=== Work item ===
Copy out the text of every one of the dataset entries below word for word, keeping each line as it appears. Leave the pictures out of your answer.

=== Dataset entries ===
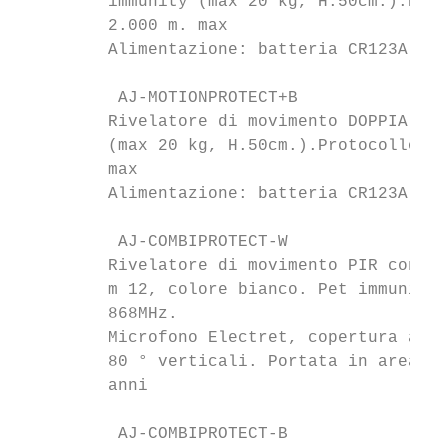
         immunity (max 20 kg, H.50cm.).Prot
         2.000 m. max

         Alimentazione: batteria CR123A 3V.
          AJ-MOTIONPROTECT+B               
         Rivelatore di movimento DOPPIA TEC
         (max 20 kg, H.50cm.).Protocollo di
         max

         Alimentazione: batteria CR123A 3V.
          AJ-COMBIPROTECT-W                
         Rivelatore di movimento PIR con ri
         m 12, colore bianco. Pet immunity 
         868MHz.

         Microfono Electret, copertura audi
         80 ° verticali. Portata in area li
         anni

          AJ-COMBIPROTECT-B                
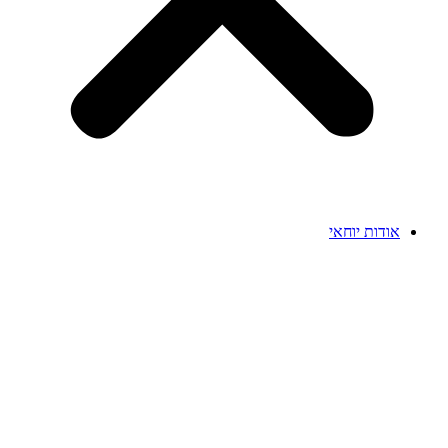
אודות יוחאי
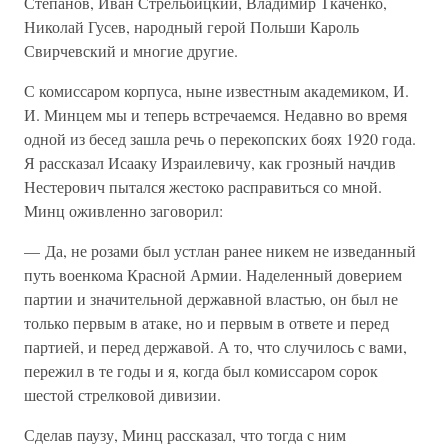
Степанов, Иван Стрельбицкий, Владимир Ткаченко,
Николай Гусев, народный герой Польши Кароль
Свирчевский и многие другие.
С комиссаром корпуса, ныне известным академиком, И.
И. Минцем мы и теперь встречаемся. Недавно во время
одной из бесед зашла речь о перекопских боях 1920 года.
Я рассказал Исааку Израилевичу, как грозный начдив
Нестерович пытался жестоко расправиться со мной.
Минц оживленно заговорил:
— Да, не розами был устлан ранее никем не изведанный
путь военкома Красной Армии. Наделенный доверием
партии и значительной державной властью, он был не
только первым в атаке, но и первым в ответе и перед
партией, и перед державой. А то, что случилось с вами,
пережил в те годы и я, когда был комиссаром сорок
шестой стрелковой дивизии.
Сделав паузу, Минц рассказал, что тогда с ним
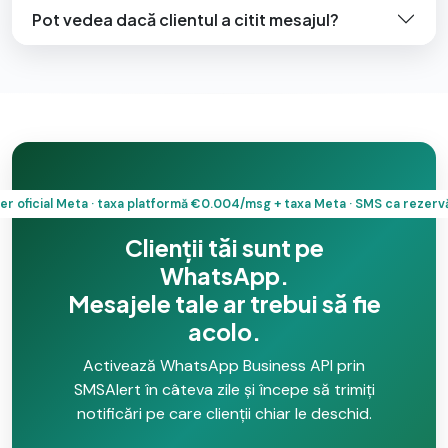
Pot vedea dacă clientul a citit mesajul?
er oficial Meta · taxa platformă €0.004/msg + taxa Meta · SMS ca rezervă
Clienții tăi sunt pe
WhatsApp.
Mesajele tale ar trebui să fie
acolo.
Activează WhatsApp Business API prin
SMSAlert în câteva zile și începe să trimiți
notificări pe care clienții chiar le deschid.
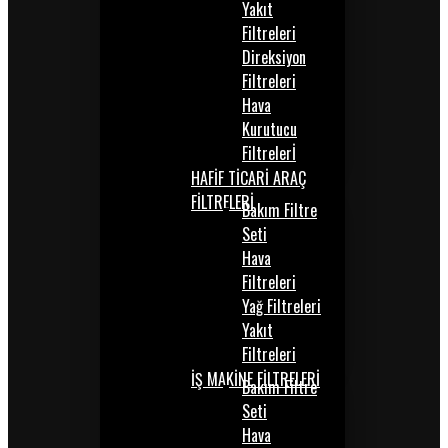
Yakıt
Filtreleri
Direksiyon
Filtreleri
Hava
Kurutucu
Filtrelerİ
HAFİF TİCARİ ARAÇ
FİLTRELERİ
Bakım Filtre
Seti
Hava
Filtreleri
Yağ Filtreleri
Yakıt
Filtreleri
İŞ MAKİNE FİLTRELERİ
Bakım Filtre
Seti
Hava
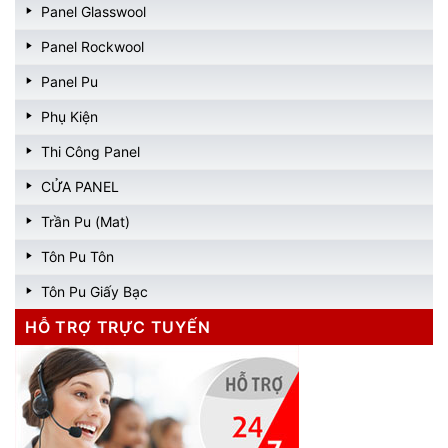
Panel Glasswool
Panel Rockwool
Panel Pu
Phụ Kiện
Thi Công Panel
CỬA PANEL
Trần Pu (Mat)
Tôn Pu Tôn
Tôn Pu Giấy Bạc
HỖ TRỢ TRỰC TUYẾN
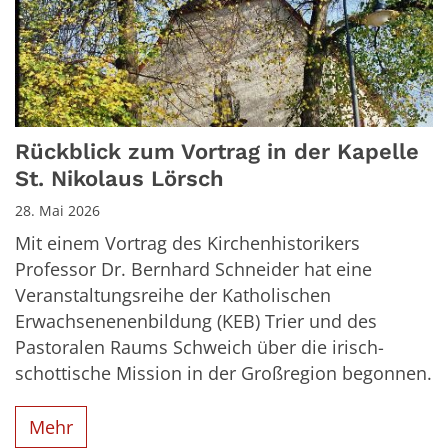
Rückblick zum Vortrag in der Kapelle
St. Nikolaus Lörsch
28. Mai 2026
Mit einem Vortrag des Kirchenhistorikers
Professor Dr. Bernhard Schneider hat eine
Veranstaltungsreihe der Katholischen
Erwachsenenenbildung (KEB) Trier und des
Pastoralen Raums Schweich über die irisch-
schottische Mission in der Großregion begonnen.
Mehr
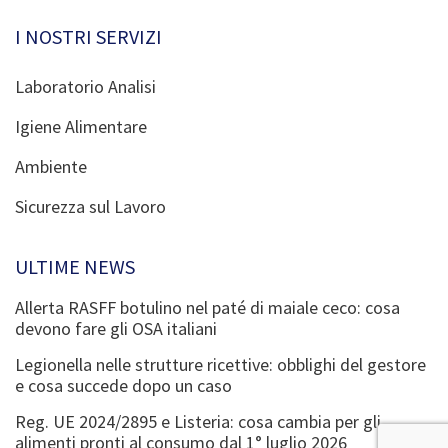
I NOSTRI SERVIZI
Laboratorio Analisi
Igiene Alimentare
Ambiente
Sicurezza sul Lavoro
ULTIME NEWS
Allerta RASFF botulino nel paté di maiale ceco: cosa
devono fare gli OSA italiani
Legionella nelle strutture ricettive: obblighi del gestore
e cosa succede dopo un caso
Reg. UE 2024/2895 e Listeria: cosa cambia per gli
alimenti pronti al consumo dal 1° luglio 2026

=== Your response ===
         immunity (max 20 kg, H.50cm.).Prot
         2.000 m. max

         Alimentazione: batteria CR123A 3V.
          AJ-MOTIONPROTECT+B               
         Rivelatore di movimento DOPPIA TEC
         (max 20 kg, H.50cm.).Protocollo di
         max

         Alimentazione: batteria CR123A 3V.
          AJ-COMBIPROTECT-W                
         Rivelatore di movimento PIR con ri
         m 12, colore bianco. Pet immunity 
         868MHz.

         Microfono Electret, copertura audi
         80 ° verticali. Portata in area li
         anni

          AJ-COMBIPROTECT-B                
אודות יוחאי
Степанов, Иван Стрельбицкий, Владимир Ткаченко,
Николай Гусев, народный герой Польши Кароль
Свирчевский и многие другие.
С комиссаром корпуса, ныне известным академиком, И.
И. Минцем мы и теперь встречаемся. Недавно во время
одной из бесед зашла речь о перекопских боях 1920 года.
Я рассказал Исааку Израилевичу, как грозный начдив
Нестерович пытался жестоко расправиться со мной.
Минц оживленно заговорил:
— Да, не розами был устлан ранее никем не изведанный
путь военкома Красной Армии. Наделенный доверием
партии и значительной державной властью, он был не
только первым в атаке, но и первым в ответе и перед
партией, и перед державой. А то, что случилось с вами,
пережил в те годы и я, когда был комиссаром сорок
шестой стрелковой дивизии.
Сделав паузу, Минц рассказал, что тогда с ним
Pot vedea dacă clientul a citit mesajul?
er oficial Meta · taxa platformă €0.004/msg + taxa Meta · SMS ca rezervă
Clienții tăi sunt pe
WhatsApp.
Mesajele tale ar trebui să fie
acolo.
Activează WhatsApp Business API prin
SMSAlert în câteva zile și începe să trimiți
notificări pe care clienții chiar le deschid.
Yakıt
Filtreleri
Direksiyon
Filtreleri
Hava
Kurutucu
Filtrelerİ
HAFİF TİCARİ ARAÇ
FİLTRELERİ
Bakım Filtre
Seti
Hava
Filtreleri
Yağ Filtreleri
Yakıt
Filtreleri
İŞ MAKİNE FİLTRELERİ
Bakım Filtre
Seti
Hava
Panel Glasswool
Panel Rockwool
Panel Pu
Phụ Kiện
Thi Công Panel
CỬA PANEL
Trần Pu (Mat)
Tôn Pu Tôn
Tôn Pu Giấy Bạc
HỖ TRỢ TRỰC TUYẾN
Rückblick zum Vortrag in der Kapelle
St. Nikolaus Lörsch
28. Mai 2026
Mit einem Vortrag des Kirchenhistorikers
Professor Dr. Bernhard Schneider hat eine
Veranstaltungsreihe der Katholischen
Erwachsenenenbildung (KEB) Trier und des
Pastoralen Raums Schweich über die irisch-
schottische Mission in der Großregion begonnen.
Mehr
I NOSTRI SERVIZI
Laboratorio Analisi
Igiene Alimentare
Ambiente
Sicurezza sul Lavoro
ULTIME NEWS
Allerta RASFF botulino nel paté di maiale ceco: cosa
devono fare gli OSA italiani
Legionella nelle strutture ricettive: obblighi del gestore
e cosa succede dopo un caso
Reg. UE 2024/2895 e Listeria: cosa cambia per gli
alimenti pronti al consumo dal 1° luglio 2026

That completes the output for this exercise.